“The mind of a writer can be a truly terrifying thing – isolated, neurotic, caffeine-addled, crippled by procrastination, consumed by feelings of panic, self-loathing, and soul-crushing inadequacy. And that’s on a good day.”
Robert De Niro, at the 86th Annual Academy Awards, March 2014
It’s embarrassing, really. A writer’s blog that sits unused and stagnant for a stretch of time – days. Weeks. Months.

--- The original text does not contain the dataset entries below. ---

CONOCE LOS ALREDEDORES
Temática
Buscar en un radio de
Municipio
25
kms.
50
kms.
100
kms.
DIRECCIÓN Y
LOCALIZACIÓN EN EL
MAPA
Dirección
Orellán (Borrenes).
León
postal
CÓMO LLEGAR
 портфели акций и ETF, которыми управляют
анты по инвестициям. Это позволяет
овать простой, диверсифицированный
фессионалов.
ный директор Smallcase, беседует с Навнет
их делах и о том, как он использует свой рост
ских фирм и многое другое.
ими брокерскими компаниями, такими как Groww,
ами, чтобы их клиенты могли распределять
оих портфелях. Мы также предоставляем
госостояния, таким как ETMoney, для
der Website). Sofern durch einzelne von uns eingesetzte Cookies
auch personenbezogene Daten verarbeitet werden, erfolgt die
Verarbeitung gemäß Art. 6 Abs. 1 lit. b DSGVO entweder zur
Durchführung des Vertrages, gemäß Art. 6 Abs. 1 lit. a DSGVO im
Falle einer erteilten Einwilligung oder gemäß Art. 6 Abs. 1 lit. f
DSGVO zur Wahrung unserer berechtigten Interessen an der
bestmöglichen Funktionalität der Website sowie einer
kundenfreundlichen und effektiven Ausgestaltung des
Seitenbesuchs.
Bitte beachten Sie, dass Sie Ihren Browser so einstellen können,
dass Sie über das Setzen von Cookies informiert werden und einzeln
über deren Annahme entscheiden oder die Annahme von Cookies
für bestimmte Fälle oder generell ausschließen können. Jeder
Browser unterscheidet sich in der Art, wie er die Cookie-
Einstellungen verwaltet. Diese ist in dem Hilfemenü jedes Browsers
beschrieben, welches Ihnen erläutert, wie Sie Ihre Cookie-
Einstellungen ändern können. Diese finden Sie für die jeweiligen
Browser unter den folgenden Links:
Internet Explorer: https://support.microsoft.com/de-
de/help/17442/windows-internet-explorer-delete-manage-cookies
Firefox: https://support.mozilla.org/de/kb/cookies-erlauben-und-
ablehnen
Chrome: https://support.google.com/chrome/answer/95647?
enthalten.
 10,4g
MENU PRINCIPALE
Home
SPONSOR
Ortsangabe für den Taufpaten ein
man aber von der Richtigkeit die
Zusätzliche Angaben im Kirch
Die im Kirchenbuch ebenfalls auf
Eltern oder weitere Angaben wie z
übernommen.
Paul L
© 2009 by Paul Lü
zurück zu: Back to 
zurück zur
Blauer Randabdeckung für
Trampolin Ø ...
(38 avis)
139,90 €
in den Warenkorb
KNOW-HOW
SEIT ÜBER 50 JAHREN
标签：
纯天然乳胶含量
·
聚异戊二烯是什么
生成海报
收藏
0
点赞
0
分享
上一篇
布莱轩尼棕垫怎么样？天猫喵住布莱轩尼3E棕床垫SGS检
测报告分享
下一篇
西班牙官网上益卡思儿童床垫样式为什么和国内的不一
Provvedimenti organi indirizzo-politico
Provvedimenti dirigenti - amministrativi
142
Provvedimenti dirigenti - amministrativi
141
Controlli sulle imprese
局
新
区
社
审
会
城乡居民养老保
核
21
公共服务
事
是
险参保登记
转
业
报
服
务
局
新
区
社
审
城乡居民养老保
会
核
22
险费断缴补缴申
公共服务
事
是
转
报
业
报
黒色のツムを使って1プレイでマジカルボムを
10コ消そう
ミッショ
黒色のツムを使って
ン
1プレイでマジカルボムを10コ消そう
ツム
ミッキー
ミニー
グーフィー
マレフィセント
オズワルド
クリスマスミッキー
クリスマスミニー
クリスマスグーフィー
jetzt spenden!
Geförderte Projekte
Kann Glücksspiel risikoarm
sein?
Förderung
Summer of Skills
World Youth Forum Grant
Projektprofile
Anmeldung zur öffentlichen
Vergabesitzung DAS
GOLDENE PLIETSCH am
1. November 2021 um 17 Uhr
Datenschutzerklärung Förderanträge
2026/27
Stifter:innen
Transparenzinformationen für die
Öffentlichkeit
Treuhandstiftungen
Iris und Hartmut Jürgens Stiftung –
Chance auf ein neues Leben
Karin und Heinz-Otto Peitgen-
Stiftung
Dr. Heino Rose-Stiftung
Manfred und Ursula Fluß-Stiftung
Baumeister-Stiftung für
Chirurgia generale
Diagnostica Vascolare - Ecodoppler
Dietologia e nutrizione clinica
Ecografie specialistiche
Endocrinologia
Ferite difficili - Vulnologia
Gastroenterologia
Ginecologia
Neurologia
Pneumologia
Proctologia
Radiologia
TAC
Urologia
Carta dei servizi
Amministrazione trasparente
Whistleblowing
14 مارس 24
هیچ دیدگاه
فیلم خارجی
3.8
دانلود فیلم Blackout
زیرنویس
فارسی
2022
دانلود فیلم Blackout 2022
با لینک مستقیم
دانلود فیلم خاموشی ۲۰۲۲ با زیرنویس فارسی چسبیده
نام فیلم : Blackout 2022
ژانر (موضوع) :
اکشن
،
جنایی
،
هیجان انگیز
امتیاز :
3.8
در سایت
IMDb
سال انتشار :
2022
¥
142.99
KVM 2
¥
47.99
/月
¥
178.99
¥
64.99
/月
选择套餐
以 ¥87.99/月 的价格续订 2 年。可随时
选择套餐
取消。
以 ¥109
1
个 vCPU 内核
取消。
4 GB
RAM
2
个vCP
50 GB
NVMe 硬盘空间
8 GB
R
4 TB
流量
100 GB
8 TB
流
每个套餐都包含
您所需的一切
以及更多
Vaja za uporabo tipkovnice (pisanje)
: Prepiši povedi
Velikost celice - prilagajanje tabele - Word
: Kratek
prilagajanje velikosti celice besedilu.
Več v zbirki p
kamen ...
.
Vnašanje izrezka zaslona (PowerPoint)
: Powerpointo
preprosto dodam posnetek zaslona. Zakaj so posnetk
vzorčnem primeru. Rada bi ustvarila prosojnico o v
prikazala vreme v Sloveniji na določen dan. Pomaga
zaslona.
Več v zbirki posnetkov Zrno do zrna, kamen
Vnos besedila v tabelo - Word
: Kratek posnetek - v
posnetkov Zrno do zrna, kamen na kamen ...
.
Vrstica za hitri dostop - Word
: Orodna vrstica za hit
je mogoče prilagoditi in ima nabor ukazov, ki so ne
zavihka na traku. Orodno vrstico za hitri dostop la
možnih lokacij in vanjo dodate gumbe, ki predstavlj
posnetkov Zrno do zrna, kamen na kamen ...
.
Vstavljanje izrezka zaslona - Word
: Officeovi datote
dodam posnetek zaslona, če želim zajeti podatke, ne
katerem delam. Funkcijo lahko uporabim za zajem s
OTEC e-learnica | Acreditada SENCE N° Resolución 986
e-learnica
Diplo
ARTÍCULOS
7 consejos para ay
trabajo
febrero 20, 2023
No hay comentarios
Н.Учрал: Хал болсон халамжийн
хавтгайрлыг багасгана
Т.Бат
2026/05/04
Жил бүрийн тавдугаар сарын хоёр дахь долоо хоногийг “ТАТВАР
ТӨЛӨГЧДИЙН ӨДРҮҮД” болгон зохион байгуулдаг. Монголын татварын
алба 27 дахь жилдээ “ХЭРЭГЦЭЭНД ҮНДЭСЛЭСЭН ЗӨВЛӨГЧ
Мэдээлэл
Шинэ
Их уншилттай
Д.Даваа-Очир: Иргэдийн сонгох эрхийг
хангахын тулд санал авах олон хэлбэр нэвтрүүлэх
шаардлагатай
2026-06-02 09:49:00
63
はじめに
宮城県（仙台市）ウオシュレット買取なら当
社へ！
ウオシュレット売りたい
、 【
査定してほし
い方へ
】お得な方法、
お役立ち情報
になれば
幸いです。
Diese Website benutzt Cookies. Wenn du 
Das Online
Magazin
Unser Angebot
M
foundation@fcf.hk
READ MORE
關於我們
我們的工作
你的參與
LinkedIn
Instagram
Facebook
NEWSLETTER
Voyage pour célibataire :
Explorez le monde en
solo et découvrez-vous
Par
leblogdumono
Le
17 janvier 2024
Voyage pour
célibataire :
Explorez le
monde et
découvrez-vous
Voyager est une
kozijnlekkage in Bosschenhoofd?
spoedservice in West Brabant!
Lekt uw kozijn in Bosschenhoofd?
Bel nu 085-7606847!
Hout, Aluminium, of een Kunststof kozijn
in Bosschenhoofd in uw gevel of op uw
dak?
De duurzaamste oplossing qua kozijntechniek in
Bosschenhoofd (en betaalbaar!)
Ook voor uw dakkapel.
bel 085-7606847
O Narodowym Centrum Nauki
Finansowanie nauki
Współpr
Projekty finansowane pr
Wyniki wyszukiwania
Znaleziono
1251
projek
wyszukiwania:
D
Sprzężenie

Oh, if I had a nickel for every time I mentally blogged… Mental blogging gets you nowhere, but it’s safe. Safe in that I can think-blog anything I want without the prospect of harsh criticism. Because *that* is one of my biggest fears: That I will write something – creative or personal opinion – and it will be met with dissent. Even worse, it would be dissected and scrutinized, leading readers to conclude, “Wow. She’s wasting her time, because clearly, she cannot write. She’s just not good.”
De Niro’s quote above could not ring more true. At least for me, anyway. But there’s another quote that snaps me back to reality:
“It’s a dreadful shame how many wonderful books we will not be able to read because someone gave up on their dream too soon.”
Sue-Ellen Welfonder, romance author
It’s funny. That quote has been in my writing journal for over 15 years. I see it every time I open it up, and it never fails to make me feel sheepish for being so quick to push my passion for writing to the side. There’s always something that nudges writing further down the list of priorities, and some rightfully so – family and work leading the charge. But the other distractions need a good, hard smack-down. If I can sit and scroll Facebook for a collective 30-45 minutes in the evening, I surely can replace it with writing.
Sometimes, when I do sit down… hands on the keyboard… all the thoughts that had flowed so freely during the previous 12 hours suddenly end up in a huge mental log-jam. All the funny, strange and weird observations I’d collected suddenly don’t seen worthy or interesting. I stare at the blank screen for a few minutes, fingers still, then close the Word document and go transfer yet another load of laundry. Yet again, I’ve failed to conquer the blank screen.
I’ve had a host of epiphanies over the past several years, where I kind of pull myself together and try to refocus on writing and pursuing my dream. However, with the kids at the ages they were, it was an impractical decision. Now, though, with the older kids are more self-sufficient and the youngest navigating the waters of Kindergarten, they’re all gaining new skills and independence every single day. It’s a beautiful thing to watch our little one’s mind work in new ways, proactively discovering and exploring the world around him. This new independence also allows my husband and I to have a little bit more autonomy over our free time. Not a lot, but enough. Enough to prompt a recent purge of my extracurricular commitments, leaving only those that are directly related to my family.
So, now I find myself with a bit more of a clean slate and a renewed dream. And a little more time to pep-talk myself into conquering the blank screen.